## To do
Skip the images and copy each record exactly as written.

## Supplied records
=== Begin Enclosure ===
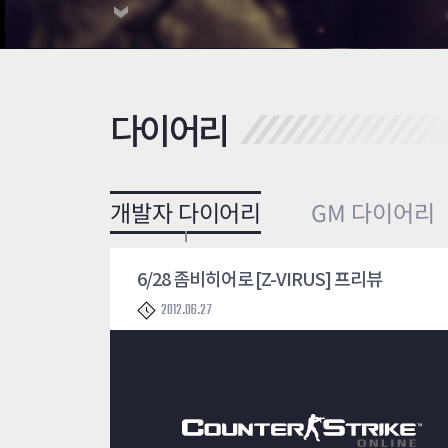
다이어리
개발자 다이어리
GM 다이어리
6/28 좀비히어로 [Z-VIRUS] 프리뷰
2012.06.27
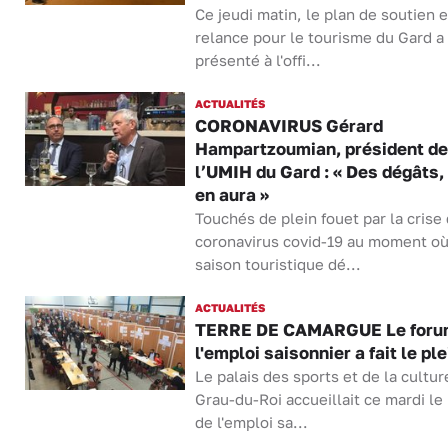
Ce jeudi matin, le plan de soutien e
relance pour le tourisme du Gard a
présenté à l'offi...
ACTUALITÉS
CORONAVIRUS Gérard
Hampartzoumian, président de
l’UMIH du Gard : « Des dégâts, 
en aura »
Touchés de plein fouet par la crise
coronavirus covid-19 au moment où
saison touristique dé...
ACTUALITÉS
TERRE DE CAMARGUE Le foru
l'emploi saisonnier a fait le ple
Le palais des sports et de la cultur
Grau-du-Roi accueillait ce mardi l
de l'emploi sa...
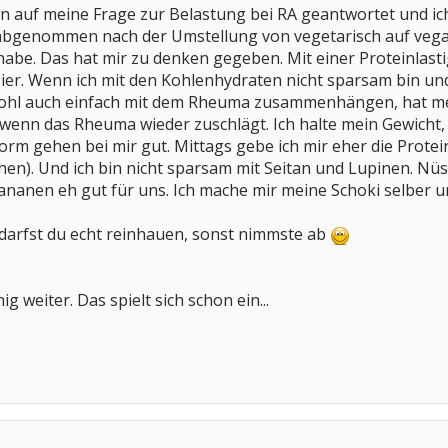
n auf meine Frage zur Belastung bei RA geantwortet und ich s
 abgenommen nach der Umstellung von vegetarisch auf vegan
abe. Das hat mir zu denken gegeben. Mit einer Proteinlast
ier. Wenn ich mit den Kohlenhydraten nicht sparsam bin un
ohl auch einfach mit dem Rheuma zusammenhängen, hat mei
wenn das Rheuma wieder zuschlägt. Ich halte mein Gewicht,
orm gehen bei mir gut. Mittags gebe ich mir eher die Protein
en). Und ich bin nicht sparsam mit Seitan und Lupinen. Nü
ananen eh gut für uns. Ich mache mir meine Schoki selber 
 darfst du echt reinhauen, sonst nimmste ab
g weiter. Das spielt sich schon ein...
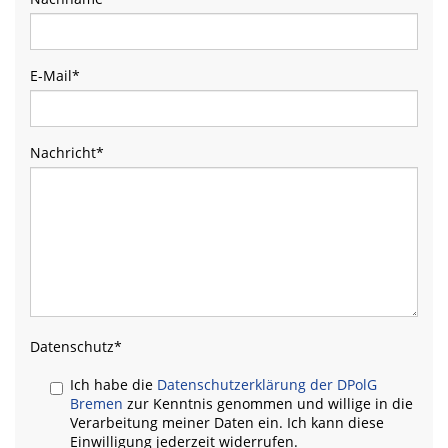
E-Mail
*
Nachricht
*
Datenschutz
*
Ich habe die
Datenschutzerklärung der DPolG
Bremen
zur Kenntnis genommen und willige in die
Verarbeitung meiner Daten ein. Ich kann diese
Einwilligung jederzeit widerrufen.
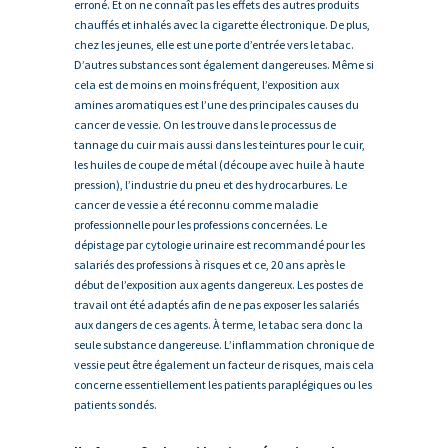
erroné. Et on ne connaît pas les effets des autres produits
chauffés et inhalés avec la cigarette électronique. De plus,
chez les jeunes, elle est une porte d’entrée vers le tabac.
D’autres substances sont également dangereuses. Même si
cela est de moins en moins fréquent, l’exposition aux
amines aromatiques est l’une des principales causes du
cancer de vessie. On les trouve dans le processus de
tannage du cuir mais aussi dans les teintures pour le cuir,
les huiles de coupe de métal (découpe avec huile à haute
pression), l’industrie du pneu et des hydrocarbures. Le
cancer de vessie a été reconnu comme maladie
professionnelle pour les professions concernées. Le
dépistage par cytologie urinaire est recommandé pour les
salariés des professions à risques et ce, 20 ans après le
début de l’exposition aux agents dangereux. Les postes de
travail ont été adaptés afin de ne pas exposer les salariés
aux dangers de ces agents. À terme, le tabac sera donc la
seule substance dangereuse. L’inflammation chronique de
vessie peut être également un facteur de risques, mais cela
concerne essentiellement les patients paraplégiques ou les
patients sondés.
=== End Enclosure ===
## Answer space
다이어리
개발자 다이어리
GM 다이어리
6/28 좀비히어로 [Z-VIRUS] 프리뷰
2012.06.27
Ce jeudi matin, le plan de soutien e
relance pour le tourisme du Gard a
présenté à l'offi...
ACTUALITÉS
CORONAVIRUS Gérard
Hampartzoumian, président de
l’UMIH du Gard : « Des dégâts, 
en aura »
Touchés de plein fouet par la crise
coronavirus covid-19 au moment où
saison touristique dé...
ACTUALITÉS
TERRE DE CAMARGUE Le foru
l'emploi saisonnier a fait le ple
Le palais des sports et de la cultur
Grau-du-Roi accueillait ce mardi l
de l'emploi sa...
n auf meine Frage zur Belastung bei RA geantwortet und ich s
 abgenommen nach der Umstellung von vegetarisch auf vegan
abe. Das hat mir zu denken gegeben. Mit einer Proteinlast
ier. Wenn ich mit den Kohlenhydraten nicht sparsam bin un
ohl auch einfach mit dem Rheuma zusammenhängen, hat mei
wenn das Rheuma wieder zuschlägt. Ich halte mein Gewicht,
orm gehen bei mir gut. Mittags gebe ich mir eher die Protein
en). Und ich bin nicht sparsam mit Seitan und Lupinen. Nü
ananen eh gut für uns. Ich mache mir meine Schoki selber 
 darfst du echt reinhauen, sonst nimmste ab
g weiter. Das spielt sich schon ein...
E-Mail
*
Nachricht
*
Datenschutz
*
Ich habe die
Datenschutzerklärung der DPolG
Bremen
zur Kenntnis genommen und willige in die
Verarbeitung meiner Daten ein. Ich kann diese
Einwilligung jederzeit widerrufen.
erroné. Et on ne connaît pas les effets des autres produits
chauffés et inhalés avec la cigarette électronique. De plus,
chez les jeunes, elle est une porte d’entrée vers le tabac.
D’autres substances sont également dangereuses. Même si
cela est de moins en moins fréquent, l’exposition aux
amines aromatiques est l’une des principales causes du
cancer de vessie. On les trouve dans le processus de
tannage du cuir mais aussi dans les teintures pour le cuir,
les huiles de coupe de métal (découpe avec huile à haute
pression), l’industrie du pneu et des hydrocarbures. Le
cancer de vessie a été reconnu comme maladie
professionnelle pour les professions concernées. Le
dépistage par cytologie urinaire est recommandé pour les
salariés des professions à risques et ce, 20 ans après le
début de l’exposition aux agents dangereux. Les postes de
travail ont été adaptés afin de ne pas exposer les salariés
aux dangers de ces agents. À terme, le tabac sera donc la
seule substance dangereuse. L’inflammation chronique de
vessie peut être également un facteur de risques, mais cela
concerne essentiellement les patients paraplégiques ou les
patients sondés.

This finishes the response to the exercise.